McPherson, an 18-year-old senior at Reed High School and valedictorian of his 2008 graduating class, said he enjoyed all his classes, be it statistics, environmental science, government, history or fine arts. Among it all, he still had time to teach himself how to play the piano.
"My expectations for myself are really high," McPherson said. "I'm kind of a jack-of-all-trades."
And for McPherson, who will be graduating with a 5.2 grade point average, the decision to choose a major in college is a hard one for someone who is interested in so many different subjects.
Volunteer work, however, has always been a driving passion, McPherson said, and he has logged more than 1,000 hours over the course of his high school career.
The senior, who served on a mentor program for incoming high school freshmen, plans to continue his community work by joining an AmeriCorps group in Philladelphia next fall. AmeriCorps is an outreach program designed to help inner city children through tutoring during a 10-month service.

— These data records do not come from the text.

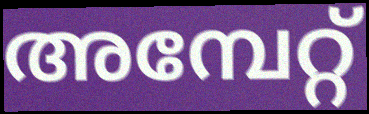
അമ്പേറ്റ്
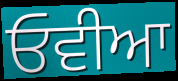
ਓਵੀਆ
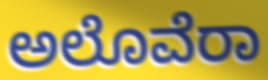
ಅಲೊವೆರಾ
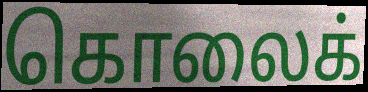
கொலைக்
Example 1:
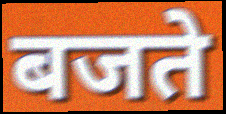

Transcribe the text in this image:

बजते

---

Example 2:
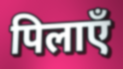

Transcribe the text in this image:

पिलाएँ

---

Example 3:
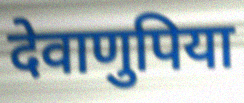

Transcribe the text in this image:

देवाणुपिया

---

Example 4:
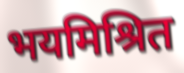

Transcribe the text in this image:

भयमिश्रित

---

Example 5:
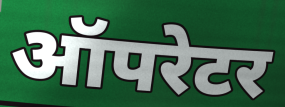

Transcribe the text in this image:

ऑपरेटर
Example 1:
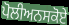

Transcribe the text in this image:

ਪੋਲੀਅਨਸਕੋਏ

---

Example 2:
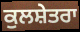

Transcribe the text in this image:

ਕੁਲਸ਼ੇਤਰਾ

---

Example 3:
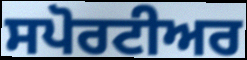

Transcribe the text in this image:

ਸਪੋਰਟੀਅਰ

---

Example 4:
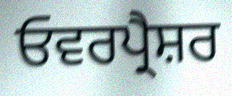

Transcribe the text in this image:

ਓਵਰਪ੍ਰੈਸ਼ਰ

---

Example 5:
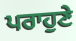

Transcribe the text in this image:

ਪਰਾਹੁਣੇ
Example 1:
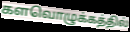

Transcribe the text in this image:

களவொழுக்கத்தில்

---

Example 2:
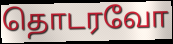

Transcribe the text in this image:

தொடரவோ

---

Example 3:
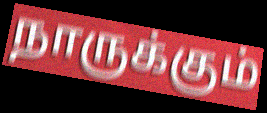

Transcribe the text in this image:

நாருக்கும்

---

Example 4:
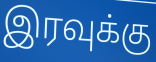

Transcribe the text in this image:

இரவுக்கு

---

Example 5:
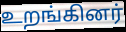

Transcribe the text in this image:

உறங்கினர்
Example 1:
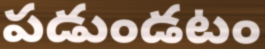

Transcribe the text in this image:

పడుండటం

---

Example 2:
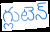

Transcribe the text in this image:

గ్లుటెన్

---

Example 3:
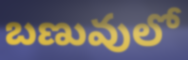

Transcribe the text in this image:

బణువులో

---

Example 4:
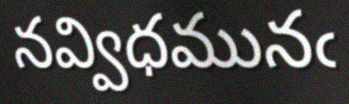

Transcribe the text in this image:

నవ్విధమునఁ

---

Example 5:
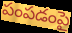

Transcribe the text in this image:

పంపడంపై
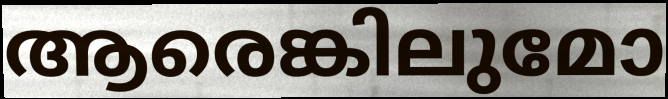
ആരെങ്കിലുമോ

Instead of enrolling in college after high school, McPherson decided his volunteer work would give him a chance to decide what he wanted to study next.
"I wanted to be different," McPherson said. "Earning at least 1,000 hours of volunteer work was always a goal of mine. Now I want to continue it."

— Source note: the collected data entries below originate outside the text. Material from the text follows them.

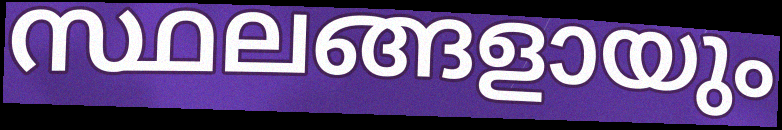
സ്ഥലങ്ങളായും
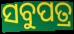
ସବୁପତ୍ର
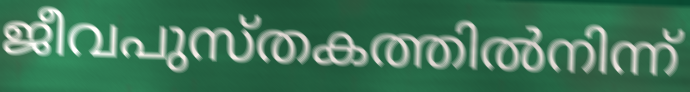
ജീവപുസ്തകത്തിൽനിന്ന്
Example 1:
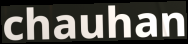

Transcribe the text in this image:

chauhan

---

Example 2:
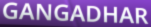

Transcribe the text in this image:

GANGADHAR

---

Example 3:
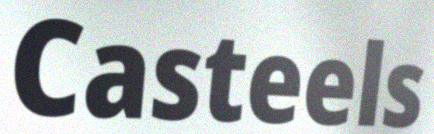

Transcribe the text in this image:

Casteels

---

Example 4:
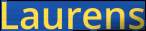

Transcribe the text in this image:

Laurens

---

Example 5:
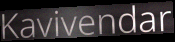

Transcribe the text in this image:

Kavivendar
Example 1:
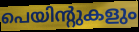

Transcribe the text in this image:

പെയിന്റുകളും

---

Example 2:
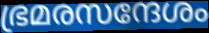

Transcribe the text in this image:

ഭ്രമരസന്ദേശം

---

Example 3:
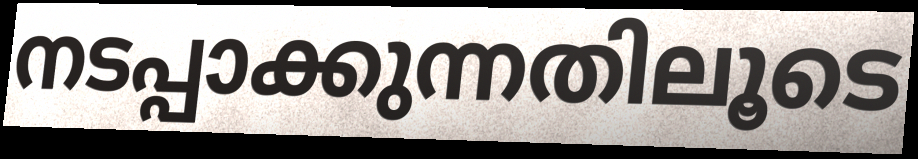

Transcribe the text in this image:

നടപ്പാക്കുന്നതിലൂടെ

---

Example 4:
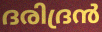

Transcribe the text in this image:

ദരിദ്രൻ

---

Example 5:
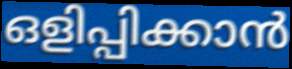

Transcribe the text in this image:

ഒളിപ്പിക്കാൻ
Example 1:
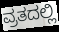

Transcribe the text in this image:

ವ್ರತದಲ್ಲಿ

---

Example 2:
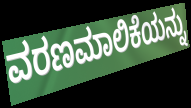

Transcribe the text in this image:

ವರಣಮಾಲಿಕೆಯನ್ನು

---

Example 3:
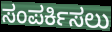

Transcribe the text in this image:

ಸಂಪರ್ಕಿಸಲು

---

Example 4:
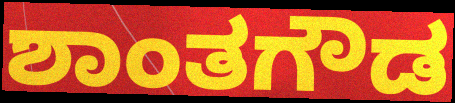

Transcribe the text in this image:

ಶಾಂತಗೌಡ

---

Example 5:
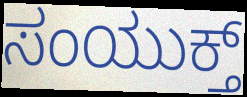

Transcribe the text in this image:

ಸಂಯುಕ್ತ್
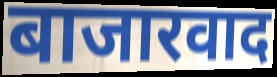
बाजारवाद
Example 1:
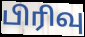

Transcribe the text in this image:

பிரிவு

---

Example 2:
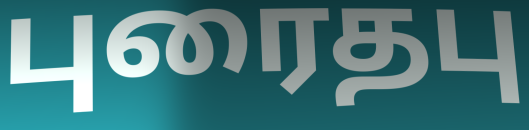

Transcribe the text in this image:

புரைதபு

McPherson's other long-time goal was to become his class valedictorian, proving this senior is ready for accomplishments outside of high school.
"I'm looking foward to embracing my creativity for the first time," McPherson said.
After his 10-month volunteer service, McPherson said he has already started looking at potential colleges. His list includes the University of Pennsylvania, Brown University in Rhode Island and Amherst College in Massachusetts.
McPherson said he wants to focus on art studies and other liberal arts but still has not ruled out the possibility of medical school.
"Right now I'm trying to postpone that decision," McPherson said with a laugh.
And while he is excited to leave high school behind for his future areas of study, McPherson said his high school career has been fulfilling, having played for the football and tennis teams.
"High school isn't real life," McPherson said. "But that's a gift in itself."
As parting advice to his fellow classmates at their graduation celebration, McPherson said he plans to tell them just that — high school isn't the real world.
"I want to tell them to follow their hearts," McPherson said. "They have to find their own passion in life."
There is one goal that McPherson is sure of, though, and that is to repay his mom for everything that she has done for him.
"My mom has high expectations for me," McPherson said. "I just always wanted to exceed them so I can take care of her some day."